# [PROVIDED ENTRIES]
== Segment start ==

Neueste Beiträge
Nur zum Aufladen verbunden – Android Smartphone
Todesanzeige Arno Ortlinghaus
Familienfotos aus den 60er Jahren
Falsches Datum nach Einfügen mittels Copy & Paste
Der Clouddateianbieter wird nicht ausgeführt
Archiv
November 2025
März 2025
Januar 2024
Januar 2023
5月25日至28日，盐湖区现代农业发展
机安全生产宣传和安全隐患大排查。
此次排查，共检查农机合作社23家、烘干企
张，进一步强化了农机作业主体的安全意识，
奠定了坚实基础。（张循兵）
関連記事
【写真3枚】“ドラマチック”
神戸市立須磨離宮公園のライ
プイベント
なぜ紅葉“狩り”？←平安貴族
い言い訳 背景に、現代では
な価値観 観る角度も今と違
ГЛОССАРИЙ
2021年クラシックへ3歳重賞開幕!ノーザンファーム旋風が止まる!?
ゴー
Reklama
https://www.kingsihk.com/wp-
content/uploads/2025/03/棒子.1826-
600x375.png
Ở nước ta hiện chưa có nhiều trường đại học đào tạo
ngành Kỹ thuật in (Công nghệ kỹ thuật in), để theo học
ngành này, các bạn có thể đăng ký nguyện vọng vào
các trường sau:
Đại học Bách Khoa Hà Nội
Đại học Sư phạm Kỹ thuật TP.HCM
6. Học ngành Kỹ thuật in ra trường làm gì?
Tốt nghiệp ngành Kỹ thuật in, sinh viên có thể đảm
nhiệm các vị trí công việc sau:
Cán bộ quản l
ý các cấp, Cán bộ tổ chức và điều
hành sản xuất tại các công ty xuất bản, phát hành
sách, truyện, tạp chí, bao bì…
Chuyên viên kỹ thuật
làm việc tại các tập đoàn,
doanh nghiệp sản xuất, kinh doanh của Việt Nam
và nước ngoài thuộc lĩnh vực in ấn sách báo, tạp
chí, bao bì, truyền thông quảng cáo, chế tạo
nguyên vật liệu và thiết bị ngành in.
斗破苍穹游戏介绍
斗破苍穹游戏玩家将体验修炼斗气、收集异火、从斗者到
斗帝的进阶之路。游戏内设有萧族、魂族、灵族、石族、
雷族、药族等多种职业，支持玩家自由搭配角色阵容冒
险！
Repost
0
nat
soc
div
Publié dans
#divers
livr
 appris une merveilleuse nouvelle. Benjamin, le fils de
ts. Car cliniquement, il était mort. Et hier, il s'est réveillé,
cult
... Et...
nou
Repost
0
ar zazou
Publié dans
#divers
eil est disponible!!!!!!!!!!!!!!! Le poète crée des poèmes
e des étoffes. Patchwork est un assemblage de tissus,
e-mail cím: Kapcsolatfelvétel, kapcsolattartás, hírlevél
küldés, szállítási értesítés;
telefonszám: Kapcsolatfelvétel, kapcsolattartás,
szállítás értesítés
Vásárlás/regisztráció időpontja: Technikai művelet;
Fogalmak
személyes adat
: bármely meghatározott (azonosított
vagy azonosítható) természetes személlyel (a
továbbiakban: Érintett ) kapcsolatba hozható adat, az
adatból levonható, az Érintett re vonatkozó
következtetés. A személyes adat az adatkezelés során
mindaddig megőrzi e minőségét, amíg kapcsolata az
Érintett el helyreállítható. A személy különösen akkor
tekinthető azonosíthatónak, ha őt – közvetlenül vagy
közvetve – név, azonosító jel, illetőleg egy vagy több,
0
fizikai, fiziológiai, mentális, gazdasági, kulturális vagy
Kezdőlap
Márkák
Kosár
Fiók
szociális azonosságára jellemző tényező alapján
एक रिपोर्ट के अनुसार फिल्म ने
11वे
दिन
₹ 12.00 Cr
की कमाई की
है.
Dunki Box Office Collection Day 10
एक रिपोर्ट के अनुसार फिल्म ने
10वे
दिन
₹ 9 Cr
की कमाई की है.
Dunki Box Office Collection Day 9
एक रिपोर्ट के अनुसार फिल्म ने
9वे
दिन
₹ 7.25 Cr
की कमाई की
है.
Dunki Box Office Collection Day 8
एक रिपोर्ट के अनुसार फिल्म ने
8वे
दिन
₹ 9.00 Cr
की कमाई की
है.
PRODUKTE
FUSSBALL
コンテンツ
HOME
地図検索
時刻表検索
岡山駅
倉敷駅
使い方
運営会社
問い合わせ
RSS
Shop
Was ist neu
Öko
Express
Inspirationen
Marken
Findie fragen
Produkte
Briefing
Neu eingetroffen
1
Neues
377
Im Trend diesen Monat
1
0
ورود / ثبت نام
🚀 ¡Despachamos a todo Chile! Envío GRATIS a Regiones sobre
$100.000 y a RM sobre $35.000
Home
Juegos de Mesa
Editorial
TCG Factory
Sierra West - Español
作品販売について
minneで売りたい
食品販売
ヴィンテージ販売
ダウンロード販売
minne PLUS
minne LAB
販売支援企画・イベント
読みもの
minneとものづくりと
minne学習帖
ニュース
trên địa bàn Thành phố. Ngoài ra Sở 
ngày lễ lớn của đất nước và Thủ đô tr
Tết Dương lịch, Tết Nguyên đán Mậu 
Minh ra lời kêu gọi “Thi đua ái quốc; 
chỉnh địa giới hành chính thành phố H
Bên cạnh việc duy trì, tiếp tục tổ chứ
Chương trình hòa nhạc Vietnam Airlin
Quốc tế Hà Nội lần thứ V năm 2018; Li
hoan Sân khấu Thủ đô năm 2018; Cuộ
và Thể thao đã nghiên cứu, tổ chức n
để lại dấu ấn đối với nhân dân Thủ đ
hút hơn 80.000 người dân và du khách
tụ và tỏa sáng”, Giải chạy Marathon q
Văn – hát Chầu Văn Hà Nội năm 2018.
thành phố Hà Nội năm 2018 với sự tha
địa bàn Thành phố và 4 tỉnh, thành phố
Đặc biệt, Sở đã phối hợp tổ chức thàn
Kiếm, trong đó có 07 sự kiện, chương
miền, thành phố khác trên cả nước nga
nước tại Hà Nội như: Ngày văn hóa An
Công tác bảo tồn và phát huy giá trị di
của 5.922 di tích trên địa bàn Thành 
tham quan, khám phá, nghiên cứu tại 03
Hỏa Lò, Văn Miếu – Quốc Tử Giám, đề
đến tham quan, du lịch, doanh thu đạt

== Segment end ==

# [ACTION ITEM]
Reproduce every line of the records above, keeping each character, space, and line break unchanged.

# [PROBLEM SOLUTION]
Neueste Beiträge
Nur zum Aufladen verbunden – Android Smartphone
Todesanzeige Arno Ortlinghaus
Familienfotos aus den 60er Jahren
Falsches Datum nach Einfügen mittels Copy & Paste
Der Clouddateianbieter wird nicht ausgeführt
Archiv
November 2025
März 2025
Januar 2024
Januar 2023
5月25日至28日，盐湖区现代农业发展
机安全生产宣传和安全隐患大排查。
此次排查，共检查农机合作社23家、烘干企
张，进一步强化了农机作业主体的安全意识，
奠定了坚实基础。（张循兵）
関連記事
【写真3枚】“ドラマチック”
神戸市立須磨離宮公園のライ
プイベント
なぜ紅葉“狩り”？←平安貴族
い言い訳 背景に、現代では
な価値観 観る角度も今と違
ГЛОССАРИЙ
2021年クラシックへ3歳重賞開幕!ノーザンファーム旋風が止まる!?
ゴー
Reklama
https://www.kingsihk.com/wp-
content/uploads/2025/03/棒子.1826-
600x375.png
Ở nước ta hiện chưa có nhiều trường đại học đào tạo
ngành Kỹ thuật in (Công nghệ kỹ thuật in), để theo học
ngành này, các bạn có thể đăng ký nguyện vọng vào
các trường sau:
Đại học Bách Khoa Hà Nội
Đại học Sư phạm Kỹ thuật TP.HCM
6. Học ngành Kỹ thuật in ra trường làm gì?
Tốt nghiệp ngành Kỹ thuật in, sinh viên có thể đảm
nhiệm các vị trí công việc sau:
Cán bộ quản l
ý các cấp, Cán bộ tổ chức và điều
hành sản xuất tại các công ty xuất bản, phát hành
sách, truyện, tạp chí, bao bì…
Chuyên viên kỹ thuật
làm việc tại các tập đoàn,
doanh nghiệp sản xuất, kinh doanh của Việt Nam
và nước ngoài thuộc lĩnh vực in ấn sách báo, tạp
chí, bao bì, truyền thông quảng cáo, chế tạo
nguyên vật liệu và thiết bị ngành in.
斗破苍穹游戏介绍
斗破苍穹游戏玩家将体验修炼斗气、收集异火、从斗者到
斗帝的进阶之路。游戏内设有萧族、魂族、灵族、石族、
雷族、药族等多种职业，支持玩家自由搭配角色阵容冒
险！
Repost
0
nat
soc
div
Publié dans
#divers
livr
 appris une merveilleuse nouvelle. Benjamin, le fils de
ts. Car cliniquement, il était mort. Et hier, il s'est réveillé,
cult
... Et...
nou
Repost
0
ar zazou
Publié dans
#divers
eil est disponible!!!!!!!!!!!!!!! Le poète crée des poèmes
e des étoffes. Patchwork est un assemblage de tissus,
e-mail cím: Kapcsolatfelvétel, kapcsolattartás, hírlevél
küldés, szállítási értesítés;
telefonszám: Kapcsolatfelvétel, kapcsolattartás,
szállítás értesítés
Vásárlás/regisztráció időpontja: Technikai művelet;
Fogalmak
személyes adat
: bármely meghatározott (azonosított
vagy azonosítható) természetes személlyel (a
továbbiakban: Érintett ) kapcsolatba hozható adat, az
adatból levonható, az Érintett re vonatkozó
következtetés. A személyes adat az adatkezelés során
mindaddig megőrzi e minőségét, amíg kapcsolata az
Érintett el helyreállítható. A személy különösen akkor
tekinthető azonosíthatónak, ha őt – közvetlenül vagy
közvetve – név, azonosító jel, illetőleg egy vagy több,
0
fizikai, fiziológiai, mentális, gazdasági, kulturális vagy
Kezdőlap
Márkák
Kosár
Fiók
szociális azonosságára jellemző tényező alapján
एक रिपोर्ट के अनुसार फिल्म ने
11वे
दिन
₹ 12.00 Cr
की कमाई की
है.
Dunki Box Office Collection Day 10
एक रिपोर्ट के अनुसार फिल्म ने
10वे
दिन
₹ 9 Cr
की कमाई की है.
Dunki Box Office Collection Day 9
एक रिपोर्ट के अनुसार फिल्म ने
9वे
दिन
₹ 7.25 Cr
की कमाई की
है.
Dunki Box Office Collection Day 8
एक रिपोर्ट के अनुसार फिल्म ने
8वे
दिन
₹ 9.00 Cr
की कमाई की
है.
PRODUKTE
FUSSBALL
コンテンツ
HOME
地図検索
時刻表検索
岡山駅
倉敷駅
使い方
運営会社
問い合わせ
RSS
Shop
Was ist neu
Öko
Express
Inspirationen
Marken
Findie fragen
Produkte
Briefing
Neu eingetroffen
1
Neues
377
Im Trend diesen Monat
1
0
ورود / ثبت نام
🚀 ¡Despachamos a todo Chile! Envío GRATIS a Regiones sobre
$100.000 y a RM sobre $35.000
Home
Juegos de Mesa
Editorial
TCG Factory
Sierra West - Español
作品販売について
minneで売りたい
食品販売
ヴィンテージ販売
ダウンロード販売
minne PLUS
minne LAB
販売支援企画・イベント
読みもの
minneとものづくりと
minne学習帖
ニュース
trên địa bàn Thành phố. Ngoài ra Sở 
ngày lễ lớn của đất nước và Thủ đô tr
Tết Dương lịch, Tết Nguyên đán Mậu 
Minh ra lời kêu gọi “Thi đua ái quốc; 
chỉnh địa giới hành chính thành phố H
Bên cạnh việc duy trì, tiếp tục tổ chứ
Chương trình hòa nhạc Vietnam Airlin
Quốc tế Hà Nội lần thứ V năm 2018; Li
hoan Sân khấu Thủ đô năm 2018; Cuộ
và Thể thao đã nghiên cứu, tổ chức n
để lại dấu ấn đối với nhân dân Thủ đ
hút hơn 80.000 người dân và du khách
tụ và tỏa sáng”, Giải chạy Marathon q
Văn – hát Chầu Văn Hà Nội năm 2018.
thành phố Hà Nội năm 2018 với sự tha
địa bàn Thành phố và 4 tỉnh, thành phố
Đặc biệt, Sở đã phối hợp tổ chức thàn
Kiếm, trong đó có 07 sự kiện, chương
miền, thành phố khác trên cả nước nga
nước tại Hà Nội như: Ngày văn hóa An
Công tác bảo tồn và phát huy giá trị di
của 5.922 di tích trên địa bàn Thành 
tham quan, khám phá, nghiên cứu tại 03
Hỏa Lò, Văn Miếu – Quốc Tử Giám, đề
đến tham quan, du lịch, doanh thu đạt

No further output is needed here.